EXERCISE SET =>
1. According to the joint models paper, which R package is used to implement the method?
2. List the directions into which joint models have been extended, as the abstract of the joint models paper names them.
3. Extend the joint models appendix with a passage that picks up after equation (A.1).

Stable Non-Linear Generalized Bayesian Joint Models for Survival-Longitudinal Data

Abstract

Joint models have received increasing attention during recent years with extensions into various directions; numerous hazard functions, different association structures, linear and non-linear longitudinal trajectories amongst others. Here, we present a partially linear joint model with a Bayesian smoothing spline component to capture non-linear longitudinal trajectories where the longitudinal data can assume non-Gaussian distributions. Our approach is stable with regards to the knot set as opposed to most well-known spline models. We implement this method using the R-INLA package and show that most joint models with shared Gaussian random effects are part of the class of latent Gaussian models (LGMs). We present an illustrative example to show the use of the stable partially linear joint model and an application to real data using a skew-normal partially linear joint model. This paves the way for efficient implementation of joint models with various complex model components using the same methodology and computational platform.

Appendix

1.1 Computational considerations for joint models in using INLA

The likelihood of a joint model b asically consists of two types of likelihoods and this can be facilitated in the INLA framework. It is essential to construct the response matrix and the covariate matrices correctly for the estimation procedure. For the purpose of this paper, we will present only the case where the joint model consists of longitudinal and survival submodels. This can be extended to include more marginal submodels in the case of multiple endpoint modeling.

Within the context of this paper, consider the following structured predictors of the longitudinal and survival submodels, respectively:

$$ \begin{array}{@{}rcl@{}} \eta^{L}_{ijk}&=&\alpha(t_{ijk})+\boldsymbol{\beta}^{T}\boldsymbol{X}_{ijk}+w_{ij}+v_{ij}t_{ijk}\\ {\eta^{S}_{l}}(s)&=&\boldsymbol{\gamma}^{T}\boldsymbol{Z}_{l}+f(w_{l},v_{l}s). \end{array} $$

(A.1)

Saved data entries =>
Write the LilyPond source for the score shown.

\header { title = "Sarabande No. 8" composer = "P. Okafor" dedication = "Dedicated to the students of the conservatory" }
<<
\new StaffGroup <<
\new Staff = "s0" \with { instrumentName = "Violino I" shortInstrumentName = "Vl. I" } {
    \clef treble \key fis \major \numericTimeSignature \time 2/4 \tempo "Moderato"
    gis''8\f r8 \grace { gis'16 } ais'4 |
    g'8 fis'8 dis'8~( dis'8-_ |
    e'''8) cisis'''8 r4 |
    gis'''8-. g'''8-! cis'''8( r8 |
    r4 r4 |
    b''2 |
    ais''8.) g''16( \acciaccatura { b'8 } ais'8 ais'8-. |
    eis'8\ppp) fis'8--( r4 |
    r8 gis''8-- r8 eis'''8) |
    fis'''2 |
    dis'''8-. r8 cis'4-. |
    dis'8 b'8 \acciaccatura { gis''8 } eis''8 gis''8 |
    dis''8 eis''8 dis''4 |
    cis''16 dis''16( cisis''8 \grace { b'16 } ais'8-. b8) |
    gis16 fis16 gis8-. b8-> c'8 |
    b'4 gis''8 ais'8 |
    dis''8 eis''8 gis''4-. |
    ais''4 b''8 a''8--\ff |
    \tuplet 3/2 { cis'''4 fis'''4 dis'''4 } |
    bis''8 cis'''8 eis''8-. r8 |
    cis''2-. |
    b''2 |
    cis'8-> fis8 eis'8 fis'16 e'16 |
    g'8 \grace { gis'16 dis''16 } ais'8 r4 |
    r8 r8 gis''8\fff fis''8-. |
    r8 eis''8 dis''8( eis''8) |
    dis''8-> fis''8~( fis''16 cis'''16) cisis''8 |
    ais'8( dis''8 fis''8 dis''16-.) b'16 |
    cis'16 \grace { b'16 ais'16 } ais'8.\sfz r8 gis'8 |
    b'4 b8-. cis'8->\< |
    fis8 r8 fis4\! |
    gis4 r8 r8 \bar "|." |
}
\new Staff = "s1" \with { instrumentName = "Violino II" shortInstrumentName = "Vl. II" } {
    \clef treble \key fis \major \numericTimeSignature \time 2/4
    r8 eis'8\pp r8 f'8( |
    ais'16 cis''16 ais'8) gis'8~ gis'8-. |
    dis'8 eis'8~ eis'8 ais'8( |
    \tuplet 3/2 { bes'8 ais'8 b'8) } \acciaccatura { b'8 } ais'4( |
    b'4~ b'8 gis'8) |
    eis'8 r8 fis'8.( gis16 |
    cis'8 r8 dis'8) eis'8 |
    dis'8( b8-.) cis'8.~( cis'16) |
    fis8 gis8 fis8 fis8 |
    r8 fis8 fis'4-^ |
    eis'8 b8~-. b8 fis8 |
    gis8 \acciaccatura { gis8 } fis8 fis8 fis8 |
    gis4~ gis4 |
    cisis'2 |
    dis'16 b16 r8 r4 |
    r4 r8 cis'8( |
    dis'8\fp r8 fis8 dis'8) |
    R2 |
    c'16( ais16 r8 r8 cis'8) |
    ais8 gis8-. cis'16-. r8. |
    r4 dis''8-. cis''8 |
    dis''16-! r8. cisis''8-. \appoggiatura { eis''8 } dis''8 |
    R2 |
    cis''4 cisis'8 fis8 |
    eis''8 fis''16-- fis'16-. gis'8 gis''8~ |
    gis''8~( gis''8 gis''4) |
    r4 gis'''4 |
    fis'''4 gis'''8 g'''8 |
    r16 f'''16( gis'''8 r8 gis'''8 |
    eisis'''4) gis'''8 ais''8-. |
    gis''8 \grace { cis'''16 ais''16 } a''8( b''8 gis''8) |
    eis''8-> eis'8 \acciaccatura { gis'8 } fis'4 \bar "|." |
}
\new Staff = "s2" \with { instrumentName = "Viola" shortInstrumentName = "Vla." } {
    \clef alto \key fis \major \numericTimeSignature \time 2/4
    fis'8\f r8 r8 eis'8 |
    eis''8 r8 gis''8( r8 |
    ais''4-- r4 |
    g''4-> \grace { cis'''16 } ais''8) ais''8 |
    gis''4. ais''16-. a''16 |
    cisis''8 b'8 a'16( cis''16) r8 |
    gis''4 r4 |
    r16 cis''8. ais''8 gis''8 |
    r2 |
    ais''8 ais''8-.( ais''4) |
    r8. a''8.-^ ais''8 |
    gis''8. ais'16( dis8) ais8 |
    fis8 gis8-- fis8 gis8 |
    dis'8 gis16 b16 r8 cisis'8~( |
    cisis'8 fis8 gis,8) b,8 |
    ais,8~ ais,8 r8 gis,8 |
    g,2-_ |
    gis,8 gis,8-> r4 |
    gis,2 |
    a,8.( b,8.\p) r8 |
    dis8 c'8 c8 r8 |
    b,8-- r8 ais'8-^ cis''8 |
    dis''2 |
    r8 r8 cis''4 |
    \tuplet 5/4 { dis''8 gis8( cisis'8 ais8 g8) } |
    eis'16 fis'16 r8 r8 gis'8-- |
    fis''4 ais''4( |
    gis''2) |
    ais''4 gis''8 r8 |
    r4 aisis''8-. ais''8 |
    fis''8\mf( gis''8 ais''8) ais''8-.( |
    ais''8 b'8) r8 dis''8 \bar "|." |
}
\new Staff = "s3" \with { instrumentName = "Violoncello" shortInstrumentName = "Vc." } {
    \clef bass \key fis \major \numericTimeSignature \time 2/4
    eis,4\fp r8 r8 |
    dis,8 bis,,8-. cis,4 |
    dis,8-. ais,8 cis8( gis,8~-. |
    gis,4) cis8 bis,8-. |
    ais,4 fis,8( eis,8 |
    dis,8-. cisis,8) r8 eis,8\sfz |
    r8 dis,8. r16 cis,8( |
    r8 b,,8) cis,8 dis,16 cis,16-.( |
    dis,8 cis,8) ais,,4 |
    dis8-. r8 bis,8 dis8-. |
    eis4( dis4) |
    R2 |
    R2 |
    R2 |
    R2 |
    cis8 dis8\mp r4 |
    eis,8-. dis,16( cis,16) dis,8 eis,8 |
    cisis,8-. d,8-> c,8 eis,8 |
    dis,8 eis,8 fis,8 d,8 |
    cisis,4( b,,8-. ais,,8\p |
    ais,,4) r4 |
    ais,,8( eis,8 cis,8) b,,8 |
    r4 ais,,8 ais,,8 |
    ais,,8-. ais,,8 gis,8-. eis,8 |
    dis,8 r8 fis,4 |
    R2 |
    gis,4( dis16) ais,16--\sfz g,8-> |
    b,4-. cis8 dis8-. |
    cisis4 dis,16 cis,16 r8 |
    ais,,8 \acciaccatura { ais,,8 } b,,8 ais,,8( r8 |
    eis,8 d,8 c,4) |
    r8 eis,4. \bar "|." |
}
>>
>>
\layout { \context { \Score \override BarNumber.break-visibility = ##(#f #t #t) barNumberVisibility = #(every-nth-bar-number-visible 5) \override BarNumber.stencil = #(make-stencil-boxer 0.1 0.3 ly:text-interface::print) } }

ANSWERS TO EACH TASK =>
1. R-INLA

2. Numerous hazard functions; different association structures; linear and non-linear longitudinal trajectories.

3.
Consider the case where the data consists of N_i,i = 1,...,N observations for each of the N individuals, so that in total there are N_L longitudinal observations and correspondingly N_S = N event times and censoring indicators (s_i,c_i),i = 1,...,N. The data is then composed as a list in which each variable consists of N_L + N_S elements. To achieve this, we include zeros for fixed effects if the covariate is not included in that specific submodel and NA’s for the random effects. In the case of Eq. A.1, the new response is defined as a list of the y_ijk and (s_i,c_i). The fixed effect covariates are constructed as \((\boldsymbol {X},\boldsymbol {0}_{1,...,N_{S}})\) and \((\boldsymbol {0}_{1,...,N_{L}},\boldsymbol {Z})\) while the random effects are constructed as \((\boldsymbol {\alpha },\boldsymbol {NA}_{1,...,N_{S}})\).

The main contribution in this area is the estimation of α. Most of the commonly used approaches to estimate the non-linear trend invloves the use of knots. This method was also used in Kim et al. (2017). In this paper we propose the use of a time-continuous spline model manifested as a second-order random walk presented in Section 4.

1.2 Example: Simulated joint model

In this example we simulated data from the following scenario:

$$ \begin{array}{@{}rcl@{}} \eta^{L}(t)=f(t)+v_{i}\\ \eta^{S}=0.01Age+0.5v_{i} \end{array} $$

where \(v_{i}\sim N(0,{\sigma ^{2}_{v}})\) are the subject-specific random effects that are shared in this joint model, Age is a linear covariate and f(t) is a non-linear mean longitudinal trajectory. The aim of this example is to illustrate the practical method to fit a joint model in R-INLA and compare the estimated trajectories from R-INLA and jplm with the true underlying mean trajectory f(t).

We investigated two scenario’s with different forms of f(t). For each scenario we present a graphical presentation of the estimated trajectories based on different simulated samples from the same underlying process.

• In Fig. 6 four samples and their results from f(t) = t² are illustrated.

• In Fig. 7 two samples and their results from f(t) = t^− 0.25 are illustrated.

It is clear from Figs. 6 and 7 that the random walk two model captures the true underlying longitudinal trajectory in the joint model much better than the spline approach proposed and embedded in the jplm function.

Figure 6

Estimated and true trajectories with the simulated data for f(t) = t²

Figure 7

Estimated and true trajectories with the simulated data for f(t) = t^− 0.25

The R code is available at http://www.r-inla.org/examples/case-studies/van-niekerk-bakka-and-rue-2019.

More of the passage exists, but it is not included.